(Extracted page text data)
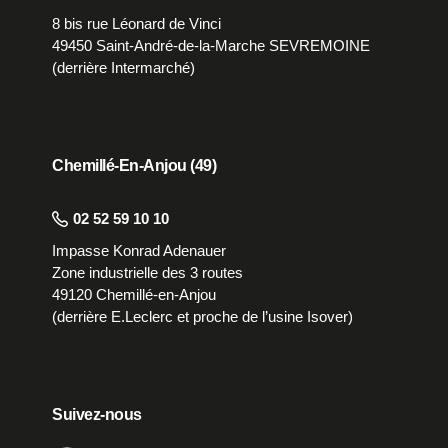
8 bis rue Léonard de Vinci
49450 Saint-André-de-la-Marche SEVREMOINE
(derrière Intermarché)
Chemillé-En-Anjou (49)
02 52 59 10 10
Impasse Konrad Adenauer
Zone industrielle des 3 routes
49120 Chemillé-en-Anjou
(derrière E.Leclerc et proche de l’usine Isover)
Suivez-nous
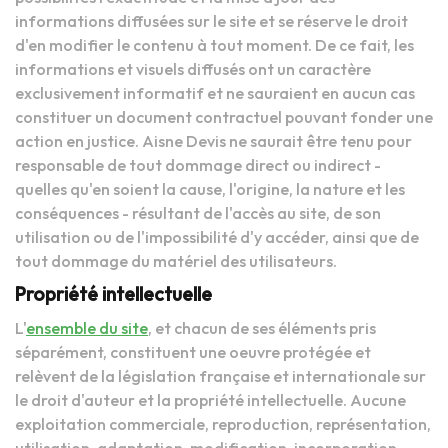
informations diffusées sur le site et se réserve le droit
d'en modifier le contenu à tout moment. De ce fait, les
informations et visuels diffusés ont un caractère
exclusivement informatif et ne sauraient en aucun cas
constituer un document contractuel pouvant fonder une
action en justice. Aisne Devis ne saurait être tenu pour
responsable de tout dommage direct ou indirect -
quelles qu'en soient la cause, l'origine, la nature et les
conséquences - résultant de l'accès au site, de son
utilisation ou de l'impossibilité d'y accéder, ainsi que de
tout dommage du matériel des utilisateurs.
Propriété intellectuelle
L'
ensemble du site
, et chacun de ses éléments pris
séparément, constituent une oeuvre protégée et
relèvent de la législation française et internationale sur
le droit d'auteur et la propriété intellectuelle. Aucune
exploitation commerciale, reproduction, représentation,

◆ **Work item**: Up to and including the last line of the records above, print exactly every line from the one that contains "quelles qu'en soient" onward.

◆ **Response to the task**:
quelles qu'en soient la cause, l'origine, la nature et les
conséquences - résultant de l'accès au site, de son
utilisation ou de l'impossibilité d'y accéder, ainsi que de
tout dommage du matériel des utilisateurs.
Propriété intellectuelle
L'
ensemble du site
, et chacun de ses éléments pris
séparément, constituent une oeuvre protégée et
relèvent de la législation française et internationale sur
le droit d'auteur et la propriété intellectuelle. Aucune
exploitation commerciale, reproduction, représentation,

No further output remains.